Les travaux de restauration du complexe de Karnak, près de Louxor, en Égypte, ont mené à la découverte d’une étonnante stèle. Ce monolithe vertical, haut d’environ soixante centimètres et vieux de 2 000 ans, est orné d’une représentation de l’empereur romain Tibère, qui régna de 14 à 37 après Jésus-Christ. Le prédécesseur de Caligula y apparaît debout, face à trois divinités égyptiennes : Amon, le dieu de la Création, également le plus puissant de la mythologie égyptienne, Mout, la déesse-mère, et leur fils, Khonsou, le dieu de la Lune. Tous trois forment ce qu’on appelle la « triade thébaine ».

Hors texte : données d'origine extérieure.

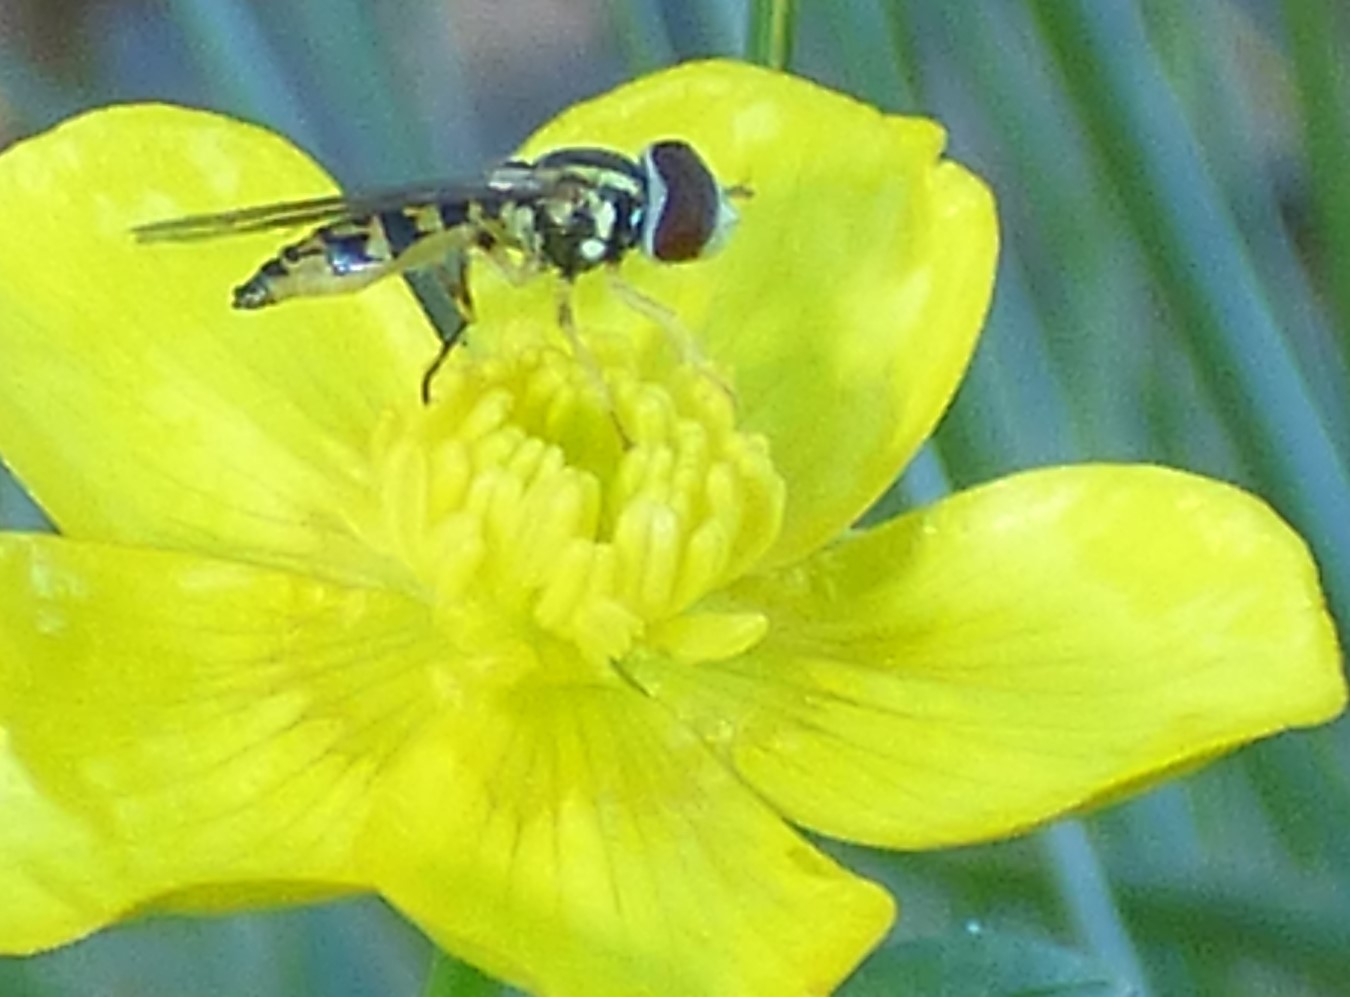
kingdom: Animalia
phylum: Arthropoda
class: Insecta
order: Diptera
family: Syrphidae
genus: Toxomerus
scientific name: Toxomerus geminatus
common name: Eastern calligrapher
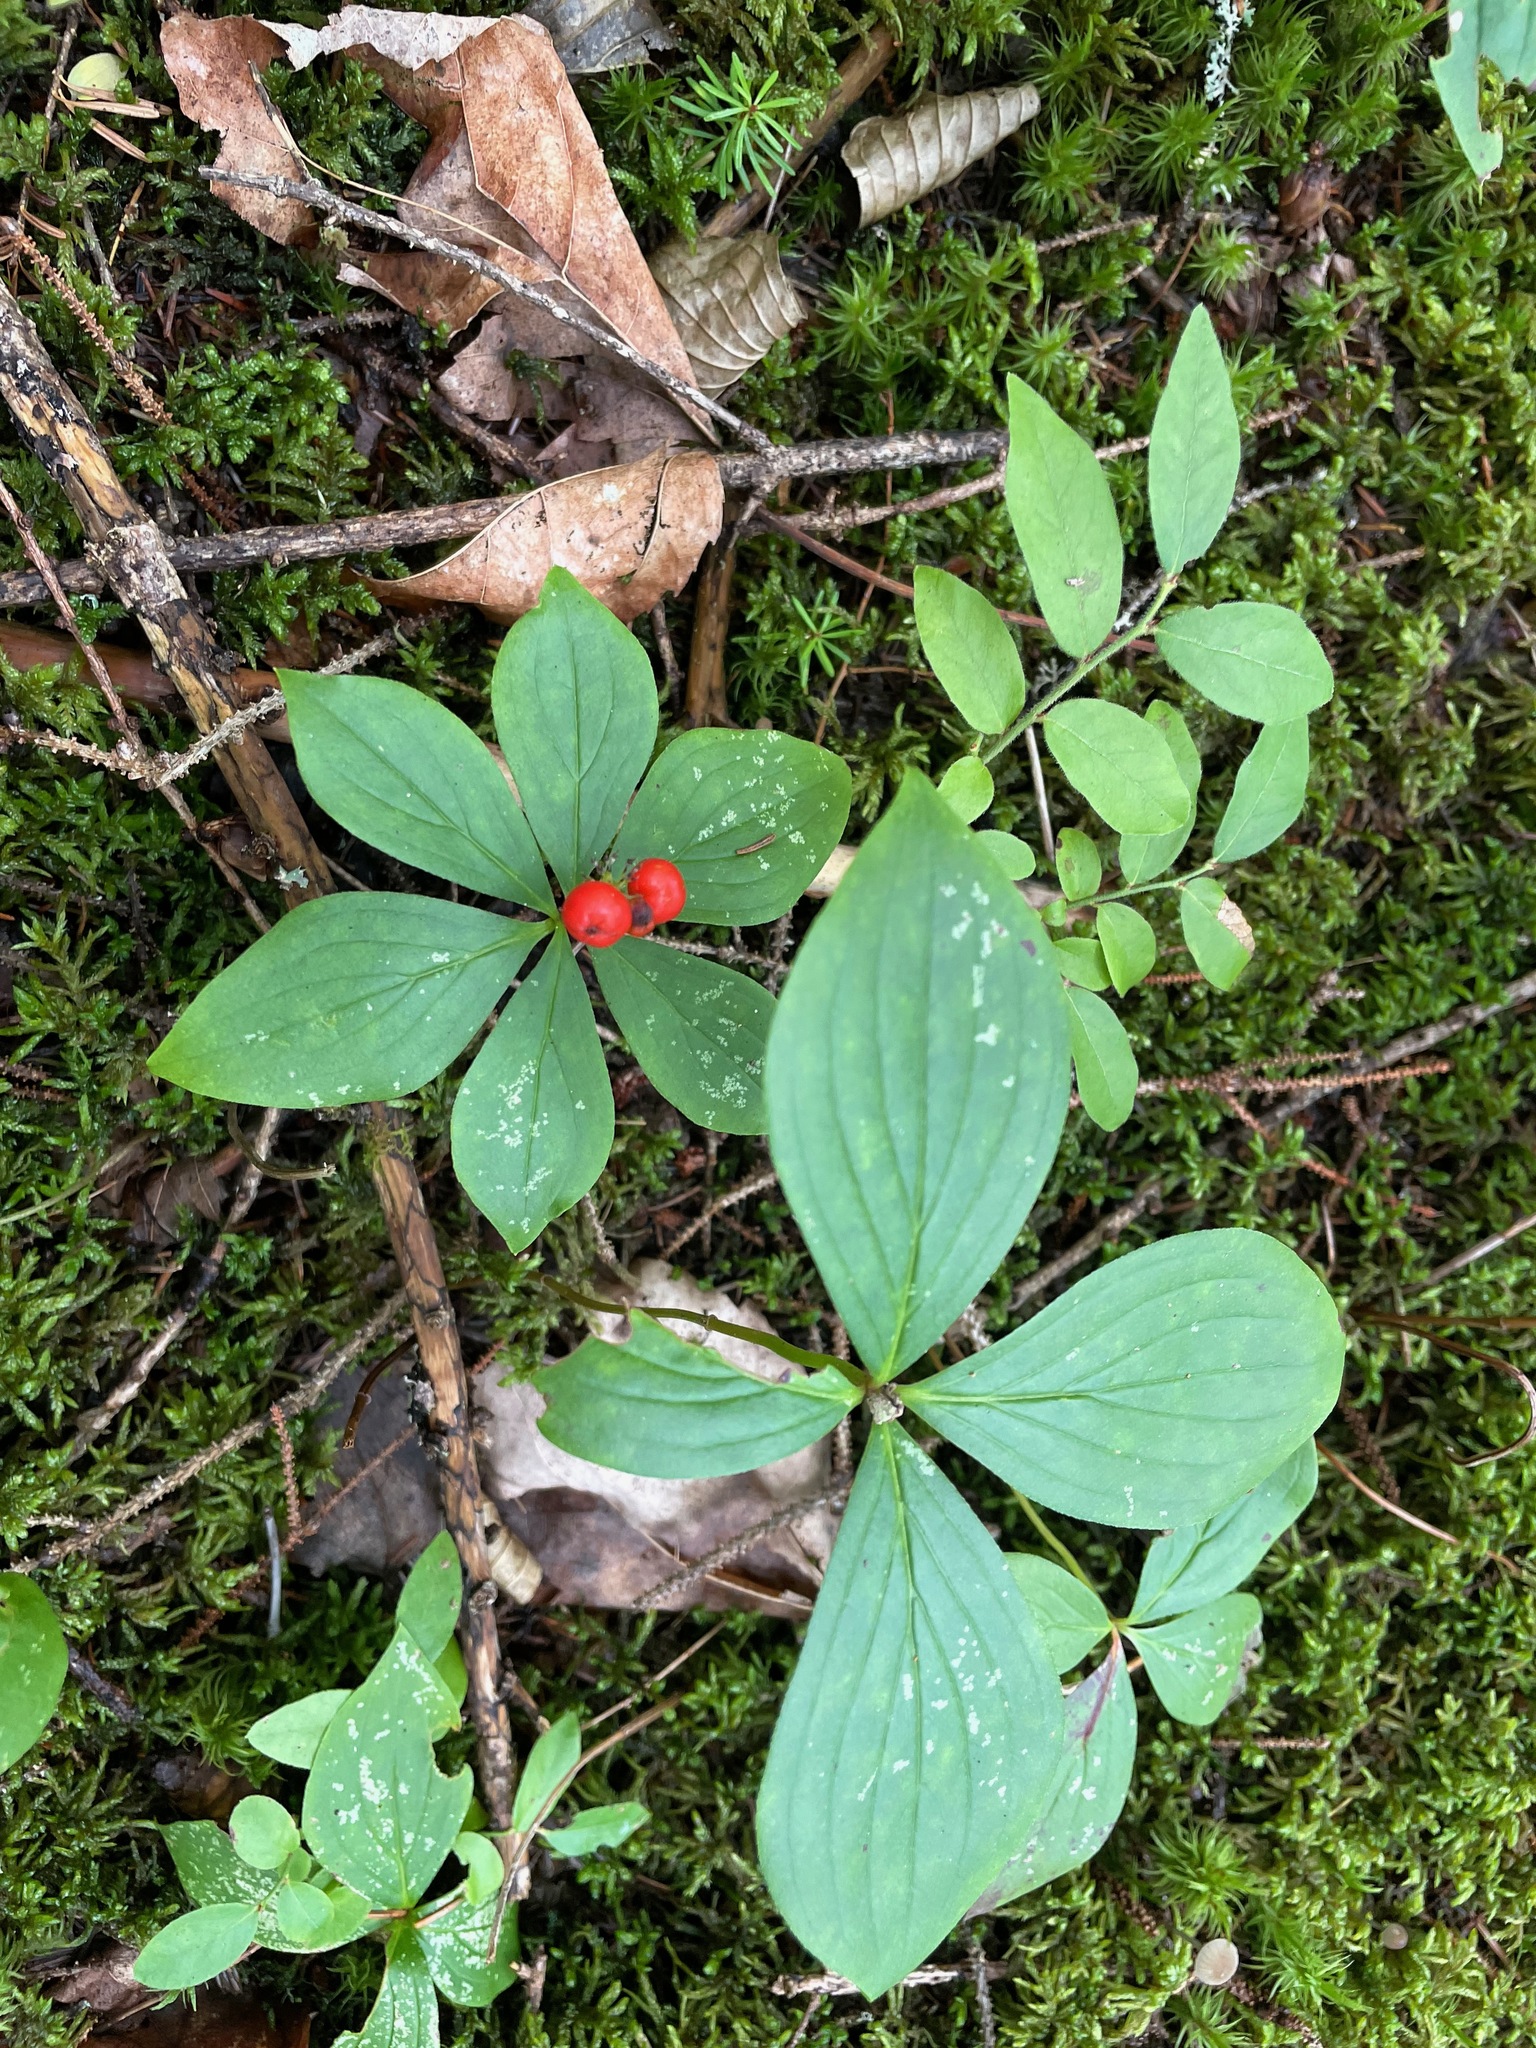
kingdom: Plantae
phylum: Tracheophyta
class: Magnoliopsida
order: Cornales
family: Cornaceae
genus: Cornus
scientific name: Cornus canadensis
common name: Creeping dogwood
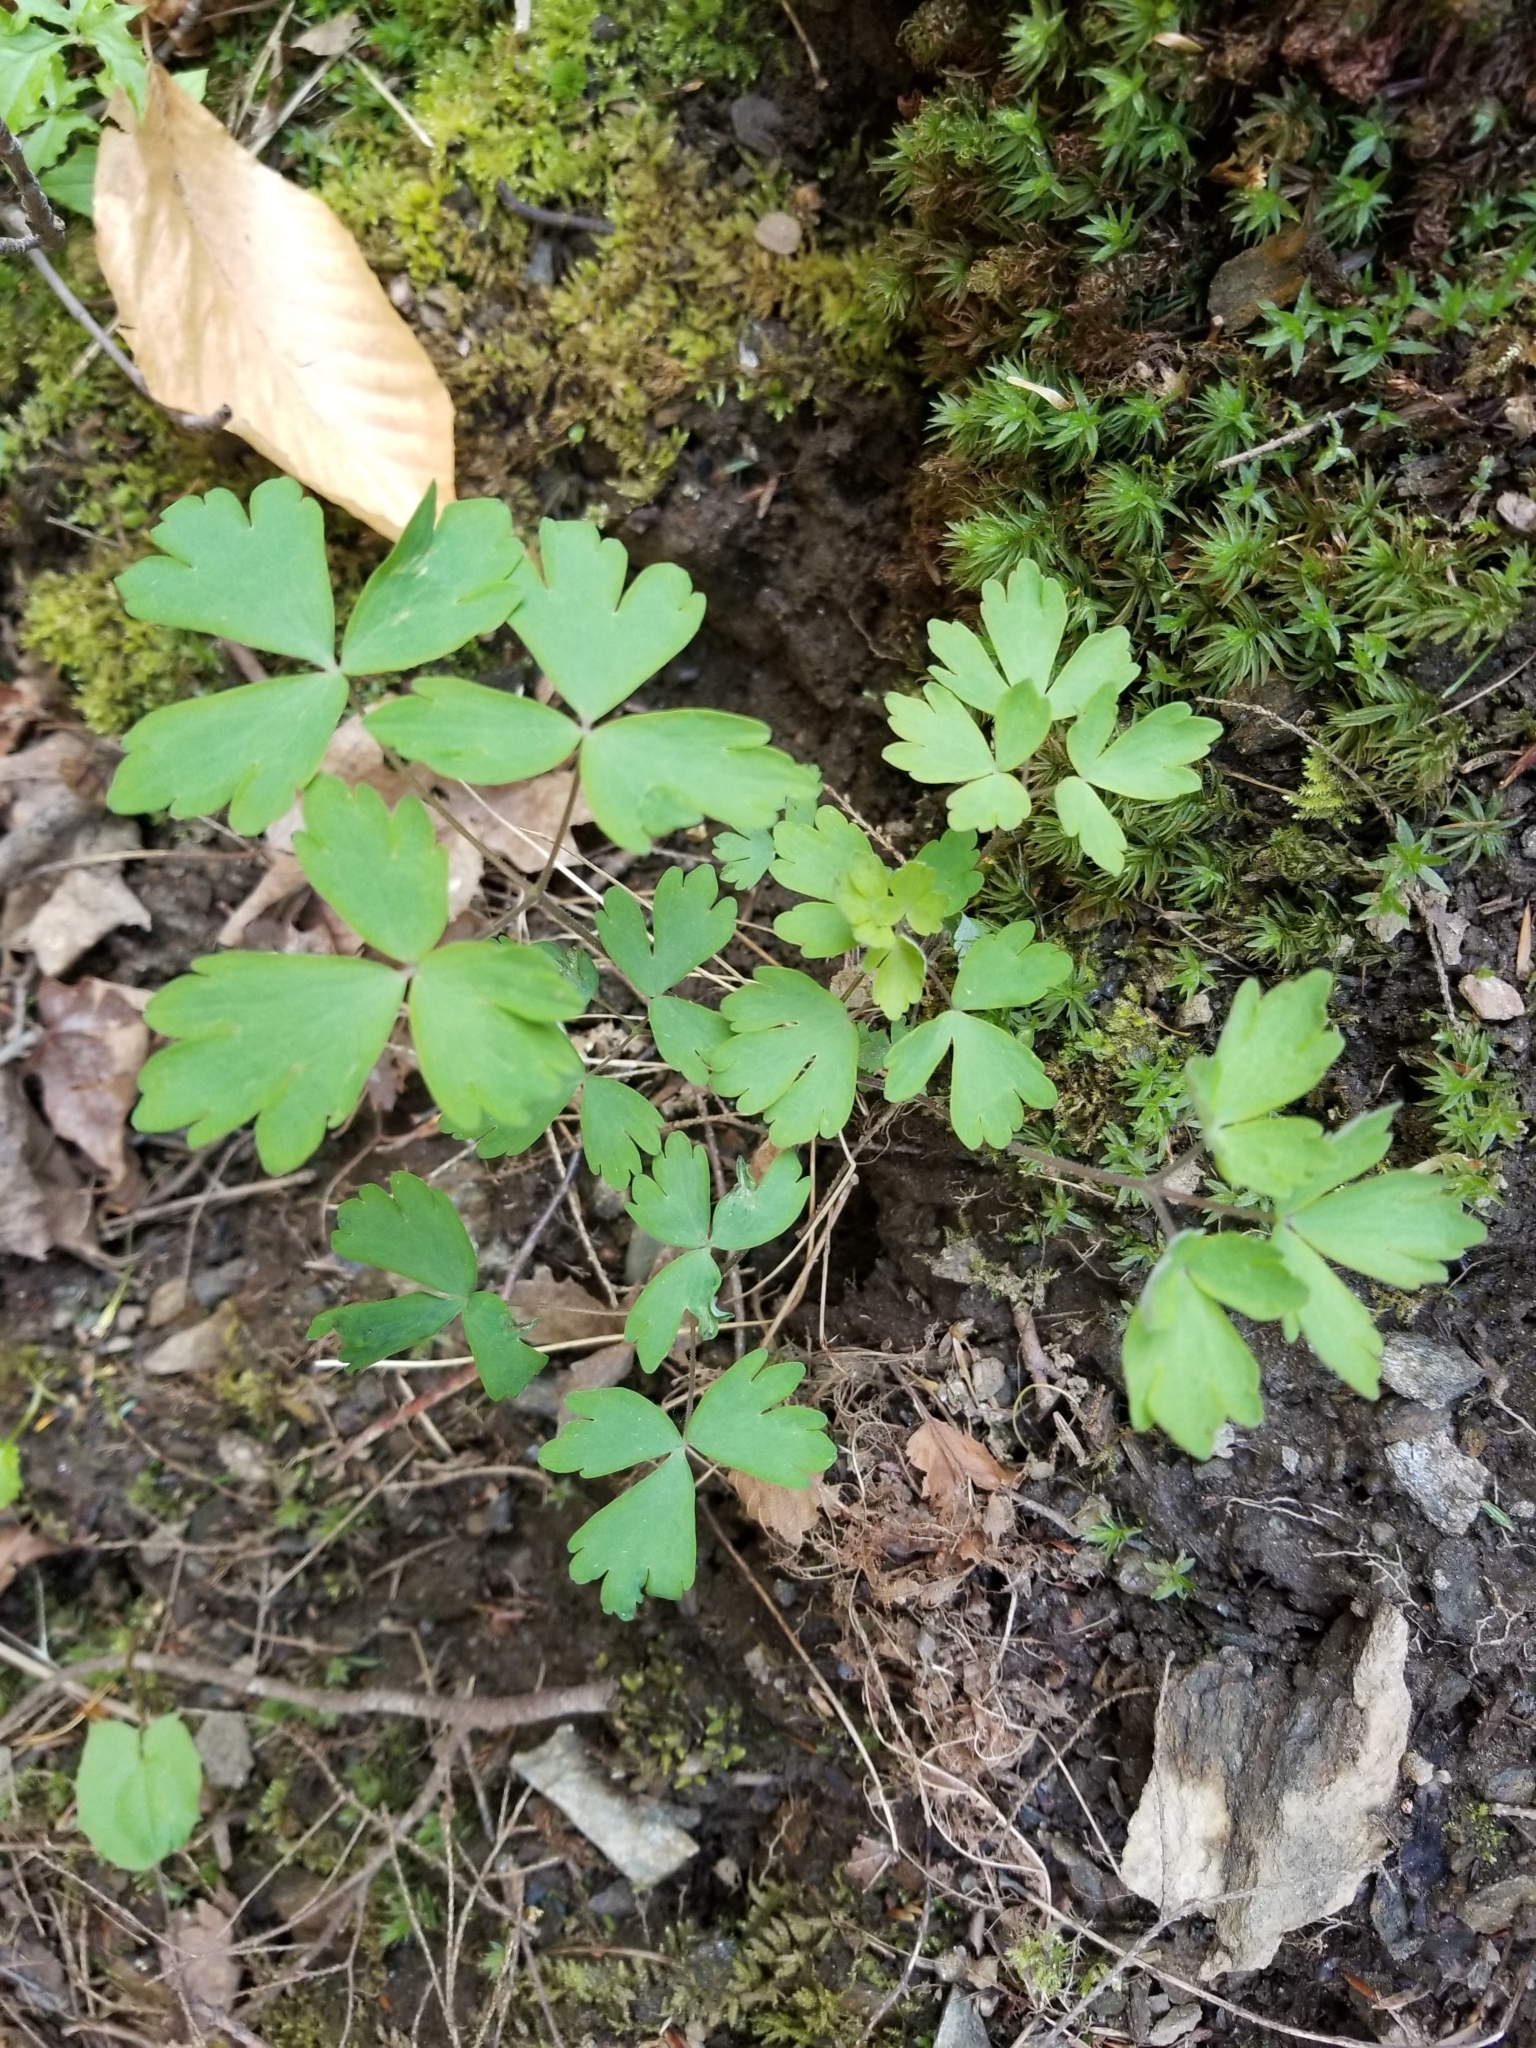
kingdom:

L’image surprend car deux mondes antiques s’y rencontrent : celui de Rome et celui de Thèbes, aujourd’hui Louxor. Mais cette représentation n’a toutefois rien d’un hasard. Au contraire, elle s’inscrit dans une stratégie politique et religieuse bien rodée, explique à Live Science l’égyptologue Abdelghaffar Wagdy, directeur général des Antiquités de Louxor et codirecteur du Centre archéologique franco-égyptien qui dirige la mission. Lorsque Tibère accède au pouvoir, l’Égypte est déjà une province de l’Empire romain depuis 44 ans.
Une adoption des codes locaux
Sur la stèle, Tibère apparaît avec les attributs d’un pharaon. Il porte notamment le pschent, la double couronne dont les deux moitiés symbolisent l’unification de la Haute et de la Basse-Égypte. Cette mise en scène n’est pas décorative, mais vise à sacraliser l’empereur romain. Pour Abdelghaffar Wagdy, le motif renvoie à un concept fondamental de la culture égyptienne, Maât, l’ordre cosmique que le souverain doit maintenir. En se montrant en pleine interaction avec Amon, Mout et Khonsou, Tibère affirme « probablement » son dévouement à la protection de cet équilibre.
« Pour remplir ce rôle, le souverain devait être représenté accomplissant des rituels traditionnels sous une forme que les dieux reconnaîtraient : celle d’un pharaon », ajoute l’archéologue. Aucun événement précis n’est raconté à travers cette représentation. Elle ne sert qu’à véhiculer une image symbolique : celle d’un roi garant de l’harmonie du monde.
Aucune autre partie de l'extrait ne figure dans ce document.